## Texte à lire
/---
Les années 80 : le 45 tours entre en résistance
Au début des années 80, le 45 tours tient encore bon. Il reste le format principal des singles, même si les cassettes prennent de la place et que le CD commence à apparaître en fin de décennie. Les productions deviennent plus électroniques : boîtes à rythmes, synthétiseurs, effets de studio. Le son est plus dense, parfois étouffé, souvent standardisé. La face A est calibrée pour la radio. La face B propose un remix, une version instrumentale, ou un autre morceau du même ton. Le disque est toujours là, sur les comptoirs, dans les rayons, dans les boîtes à gants. On l’achète vite, on l’écoute en boucle, puis on passe au suivant.
\---
## Extraits de données
/---
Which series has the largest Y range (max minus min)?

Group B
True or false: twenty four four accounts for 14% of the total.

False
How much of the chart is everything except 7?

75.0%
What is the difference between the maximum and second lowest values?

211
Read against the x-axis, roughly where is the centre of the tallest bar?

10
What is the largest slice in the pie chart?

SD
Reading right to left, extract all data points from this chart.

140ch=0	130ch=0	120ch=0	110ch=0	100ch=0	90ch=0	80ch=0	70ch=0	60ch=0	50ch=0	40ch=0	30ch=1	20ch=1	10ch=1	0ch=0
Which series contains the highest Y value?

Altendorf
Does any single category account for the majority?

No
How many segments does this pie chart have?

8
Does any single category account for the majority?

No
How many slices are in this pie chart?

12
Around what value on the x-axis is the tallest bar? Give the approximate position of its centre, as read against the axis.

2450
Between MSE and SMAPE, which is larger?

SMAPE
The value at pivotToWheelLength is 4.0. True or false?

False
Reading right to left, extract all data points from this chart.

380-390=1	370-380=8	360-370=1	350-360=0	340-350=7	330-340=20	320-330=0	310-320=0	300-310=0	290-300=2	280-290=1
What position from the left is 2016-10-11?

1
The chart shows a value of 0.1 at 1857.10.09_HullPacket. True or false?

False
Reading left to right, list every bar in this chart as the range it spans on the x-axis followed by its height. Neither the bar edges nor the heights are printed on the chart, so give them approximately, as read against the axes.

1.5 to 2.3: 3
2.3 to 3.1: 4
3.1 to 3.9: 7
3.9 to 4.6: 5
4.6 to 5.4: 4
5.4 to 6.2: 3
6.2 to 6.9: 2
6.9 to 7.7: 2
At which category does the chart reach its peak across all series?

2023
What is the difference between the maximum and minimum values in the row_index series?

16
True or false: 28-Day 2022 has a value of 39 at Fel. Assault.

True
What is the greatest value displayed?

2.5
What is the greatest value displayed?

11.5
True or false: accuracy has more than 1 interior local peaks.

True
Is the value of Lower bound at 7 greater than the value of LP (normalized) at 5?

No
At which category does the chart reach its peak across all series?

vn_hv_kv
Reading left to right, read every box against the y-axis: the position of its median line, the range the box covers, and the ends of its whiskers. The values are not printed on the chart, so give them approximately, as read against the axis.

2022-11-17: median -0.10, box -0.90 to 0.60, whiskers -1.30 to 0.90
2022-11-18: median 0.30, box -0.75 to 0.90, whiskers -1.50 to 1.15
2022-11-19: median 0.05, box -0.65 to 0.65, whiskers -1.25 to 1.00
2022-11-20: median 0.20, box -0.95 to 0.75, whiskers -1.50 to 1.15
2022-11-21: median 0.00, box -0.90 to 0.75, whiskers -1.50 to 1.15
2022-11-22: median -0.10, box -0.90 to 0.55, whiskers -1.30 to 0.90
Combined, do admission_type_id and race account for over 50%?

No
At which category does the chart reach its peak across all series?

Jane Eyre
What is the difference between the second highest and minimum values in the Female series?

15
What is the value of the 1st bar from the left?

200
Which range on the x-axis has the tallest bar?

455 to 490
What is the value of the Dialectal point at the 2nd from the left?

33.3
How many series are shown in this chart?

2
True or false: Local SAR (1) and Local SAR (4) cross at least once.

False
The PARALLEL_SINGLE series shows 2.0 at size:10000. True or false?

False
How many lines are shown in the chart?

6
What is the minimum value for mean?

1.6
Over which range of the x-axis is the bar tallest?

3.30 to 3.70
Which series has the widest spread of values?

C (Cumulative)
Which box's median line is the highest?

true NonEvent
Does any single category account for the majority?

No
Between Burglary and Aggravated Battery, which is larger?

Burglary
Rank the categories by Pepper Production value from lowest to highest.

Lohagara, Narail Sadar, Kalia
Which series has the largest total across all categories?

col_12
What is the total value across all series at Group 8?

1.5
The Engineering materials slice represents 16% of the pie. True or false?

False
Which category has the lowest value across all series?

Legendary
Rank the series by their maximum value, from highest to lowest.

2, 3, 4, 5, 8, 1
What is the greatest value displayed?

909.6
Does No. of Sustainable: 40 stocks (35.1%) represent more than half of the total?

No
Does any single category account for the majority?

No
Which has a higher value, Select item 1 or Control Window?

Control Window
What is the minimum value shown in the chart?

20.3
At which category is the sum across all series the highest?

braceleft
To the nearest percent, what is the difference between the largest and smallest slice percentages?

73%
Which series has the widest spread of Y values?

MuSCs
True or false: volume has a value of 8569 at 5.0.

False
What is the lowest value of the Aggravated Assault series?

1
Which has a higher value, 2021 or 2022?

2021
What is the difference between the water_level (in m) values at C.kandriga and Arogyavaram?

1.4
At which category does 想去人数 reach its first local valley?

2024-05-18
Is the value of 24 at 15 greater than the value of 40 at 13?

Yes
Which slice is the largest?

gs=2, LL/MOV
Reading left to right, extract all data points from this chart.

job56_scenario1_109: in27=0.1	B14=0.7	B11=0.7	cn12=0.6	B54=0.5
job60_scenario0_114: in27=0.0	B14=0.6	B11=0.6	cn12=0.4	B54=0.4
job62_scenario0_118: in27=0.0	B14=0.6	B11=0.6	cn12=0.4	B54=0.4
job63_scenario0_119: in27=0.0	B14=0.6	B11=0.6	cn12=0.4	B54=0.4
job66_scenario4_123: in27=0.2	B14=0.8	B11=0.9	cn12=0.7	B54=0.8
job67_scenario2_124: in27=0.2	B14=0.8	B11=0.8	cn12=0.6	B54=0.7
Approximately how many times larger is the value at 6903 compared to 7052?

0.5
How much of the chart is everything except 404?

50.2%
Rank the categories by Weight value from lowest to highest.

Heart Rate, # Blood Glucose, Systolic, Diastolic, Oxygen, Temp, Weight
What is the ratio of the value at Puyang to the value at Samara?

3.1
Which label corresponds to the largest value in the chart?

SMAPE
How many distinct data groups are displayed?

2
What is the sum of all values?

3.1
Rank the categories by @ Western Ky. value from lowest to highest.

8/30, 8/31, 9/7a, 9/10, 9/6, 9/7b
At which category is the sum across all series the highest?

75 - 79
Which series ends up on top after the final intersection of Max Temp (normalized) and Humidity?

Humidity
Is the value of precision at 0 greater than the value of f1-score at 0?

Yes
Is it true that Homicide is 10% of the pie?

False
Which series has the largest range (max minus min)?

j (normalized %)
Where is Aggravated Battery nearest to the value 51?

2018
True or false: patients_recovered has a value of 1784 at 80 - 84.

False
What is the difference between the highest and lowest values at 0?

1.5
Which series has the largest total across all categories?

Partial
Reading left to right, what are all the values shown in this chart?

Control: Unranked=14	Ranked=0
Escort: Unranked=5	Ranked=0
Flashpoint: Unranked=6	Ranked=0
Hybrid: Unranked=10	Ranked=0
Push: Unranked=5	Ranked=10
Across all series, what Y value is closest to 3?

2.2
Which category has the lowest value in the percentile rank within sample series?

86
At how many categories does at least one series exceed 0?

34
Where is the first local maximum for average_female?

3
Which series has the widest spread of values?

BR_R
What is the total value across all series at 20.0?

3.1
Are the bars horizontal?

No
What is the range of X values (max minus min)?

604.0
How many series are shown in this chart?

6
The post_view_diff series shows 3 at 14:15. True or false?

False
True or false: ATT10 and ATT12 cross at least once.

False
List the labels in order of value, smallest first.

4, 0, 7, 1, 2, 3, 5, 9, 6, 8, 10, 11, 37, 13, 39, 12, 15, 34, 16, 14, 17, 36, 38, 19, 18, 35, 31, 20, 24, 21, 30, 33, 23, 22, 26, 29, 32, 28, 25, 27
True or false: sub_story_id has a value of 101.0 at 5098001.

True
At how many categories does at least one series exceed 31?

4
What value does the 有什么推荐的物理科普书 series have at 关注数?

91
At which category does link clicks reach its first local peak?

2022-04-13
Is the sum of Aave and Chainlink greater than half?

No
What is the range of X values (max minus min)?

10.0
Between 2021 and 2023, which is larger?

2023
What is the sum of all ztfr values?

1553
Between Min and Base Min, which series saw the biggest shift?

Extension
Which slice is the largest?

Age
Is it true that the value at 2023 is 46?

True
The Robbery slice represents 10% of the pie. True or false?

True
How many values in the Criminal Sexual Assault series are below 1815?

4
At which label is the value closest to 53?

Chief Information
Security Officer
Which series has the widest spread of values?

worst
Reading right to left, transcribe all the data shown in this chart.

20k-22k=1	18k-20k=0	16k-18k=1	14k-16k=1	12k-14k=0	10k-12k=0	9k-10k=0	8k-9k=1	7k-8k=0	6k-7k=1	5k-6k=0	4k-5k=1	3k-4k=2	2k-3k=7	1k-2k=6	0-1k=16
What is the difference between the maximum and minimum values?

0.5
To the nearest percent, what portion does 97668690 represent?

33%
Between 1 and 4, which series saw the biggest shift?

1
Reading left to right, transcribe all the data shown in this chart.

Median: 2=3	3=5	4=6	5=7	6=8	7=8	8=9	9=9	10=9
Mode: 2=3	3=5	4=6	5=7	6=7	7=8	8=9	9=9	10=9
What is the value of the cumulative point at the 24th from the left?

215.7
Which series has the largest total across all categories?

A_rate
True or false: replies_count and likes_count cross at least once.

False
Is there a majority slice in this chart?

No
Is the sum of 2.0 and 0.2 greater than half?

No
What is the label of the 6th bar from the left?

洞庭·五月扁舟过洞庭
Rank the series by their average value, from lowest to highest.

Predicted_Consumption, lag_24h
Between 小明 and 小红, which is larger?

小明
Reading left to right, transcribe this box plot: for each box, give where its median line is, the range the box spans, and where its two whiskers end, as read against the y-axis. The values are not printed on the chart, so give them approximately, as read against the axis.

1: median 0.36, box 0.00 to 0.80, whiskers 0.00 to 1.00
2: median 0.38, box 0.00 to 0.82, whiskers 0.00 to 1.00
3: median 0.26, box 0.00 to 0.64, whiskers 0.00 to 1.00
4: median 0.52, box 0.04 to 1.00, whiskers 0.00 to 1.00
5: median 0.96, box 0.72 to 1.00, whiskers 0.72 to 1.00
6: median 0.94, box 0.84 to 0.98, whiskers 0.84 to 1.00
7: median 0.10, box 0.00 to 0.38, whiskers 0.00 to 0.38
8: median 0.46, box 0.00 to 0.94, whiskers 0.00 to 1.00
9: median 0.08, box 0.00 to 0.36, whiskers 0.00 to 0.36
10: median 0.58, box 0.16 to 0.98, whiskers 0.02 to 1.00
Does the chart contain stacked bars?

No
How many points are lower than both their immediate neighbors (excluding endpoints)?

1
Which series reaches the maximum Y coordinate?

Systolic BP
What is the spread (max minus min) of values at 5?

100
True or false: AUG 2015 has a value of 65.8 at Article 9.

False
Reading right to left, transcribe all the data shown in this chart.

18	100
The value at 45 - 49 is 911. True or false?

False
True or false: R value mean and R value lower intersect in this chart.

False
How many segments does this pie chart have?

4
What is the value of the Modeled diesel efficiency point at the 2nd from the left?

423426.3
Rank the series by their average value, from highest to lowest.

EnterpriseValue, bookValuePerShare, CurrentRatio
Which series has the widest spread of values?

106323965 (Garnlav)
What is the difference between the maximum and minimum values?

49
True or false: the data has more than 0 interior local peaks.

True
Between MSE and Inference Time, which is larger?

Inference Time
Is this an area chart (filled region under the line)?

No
\---
## Consignes
a. D'après le texte sur le 45 tours, que peut proposer la face B ? Citez tout ce qu'il mentionne.
b. Recopiez à l'identique le passage du texte sur le 45 tours qui commence par « Les années 80 » et se termine par « passe au suivant. ».
c. Écrivez la suite du texte sur le 45 tours dans les années 80, après sa dernière phrase.

## Réponses
a. Un remix, une version instrumentale, un autre morceau du même ton.

b.
Les années 80 : le 45 tours entre en résistance
Au début des années 80, le 45 tours tient encore bon. Il reste le format principal des singles, même si les cassettes prennent de la place et que le CD commence à apparaître en fin de décennie. Les productions deviennent plus électroniques : boîtes à rythmes, synthétiseurs, effets de studio. Le son est plus dense, parfois étouffé, souvent standardisé. La face A est calibrée pour la radio. La face B propose un remix, une version instrumentale, ou un autre morceau du même ton. Le disque est toujours là, sur les comptoirs, dans les rayons, dans les boîtes à gants. On l’achète vite, on l’écoute en boucle, puis on passe au suivant.

c.
Des visuels saturés, des refrains formatés
Les pochettes suivent la tendance graphique du moment : couleurs tranchées, visuels travaillés, poses figées. Les coiffures sont hautes, les vestes brillantes, les arrière-plans artificiels. On y croise Jeanne Mas, Indochine, France Gall, Balavoine, Images, Lio. Les disques défilent à grande vitesse. Chaque chanson est pensée pour tourner trois minutes, accrocher en quinze secondes, passer sur les ondes, sur le petit écran, et dans les têtes. Le 45 tours devient un produit parmi d’autres. Mais il tient encore sa place, même quand tout autour commence à basculer vers d’autres formats.